Most of our knowledge of Egyptian mathematics comes from writings on papyrus, a type of writing paper made in ancient Egypt from the pith and long stems of the papyrus plant. Most papyri no longer exist, as the material is fragile and disintegrates over time. But two major papyri associated with Egyptian mathematics have survived.
Named after Scottish Egyptologist A. Henry Rhind, the Rhind papyrus is about 19 feet (6 meters) long and 1 foot (1/3 meter) wide. It was written around 1650 B.C.E.by Ahmes, an Egyptian scribe who claimed he was copying a 200-year-old document (thus the original information is from about 1850 B.C.E.). This papyrus contains 87 mathematical problems; most of these are practical, but some teach manipulation of the number system (though with no application in mind). For example the first six problems of the Rhind papyrus ask the following: in problem 1, how to divide n loaves between 10 men, in which n = 1; in problem 2, n = 2 ; in problem 3, n = 6; in problem 4, n = 7; in problem 5, n = 8; and in problem 6, n = 9. In addition, 81 out of the 87 problems involve operating with fractions, while other problems involve quantities and even geometry. Rhind purchased the papyrus in 1858 in Luxor; today it resides in the British Museum in London.

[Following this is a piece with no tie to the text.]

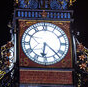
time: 6:22
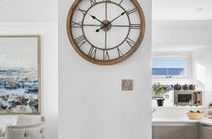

Written around the twelfth Egyptian dynasty, and named after the Russian city, the mathematical information on the Moscow papyrus is not ascribed to any one Egyptian, as no name is recorded on the document. The papyrus contains 25 problems similar to those in the Rhind papyrus, and many that show the Egyptians had a good grasp of geometry, including a formula for a truncated pyramid. It now resides in the Museum of Fine Arts in Moscow.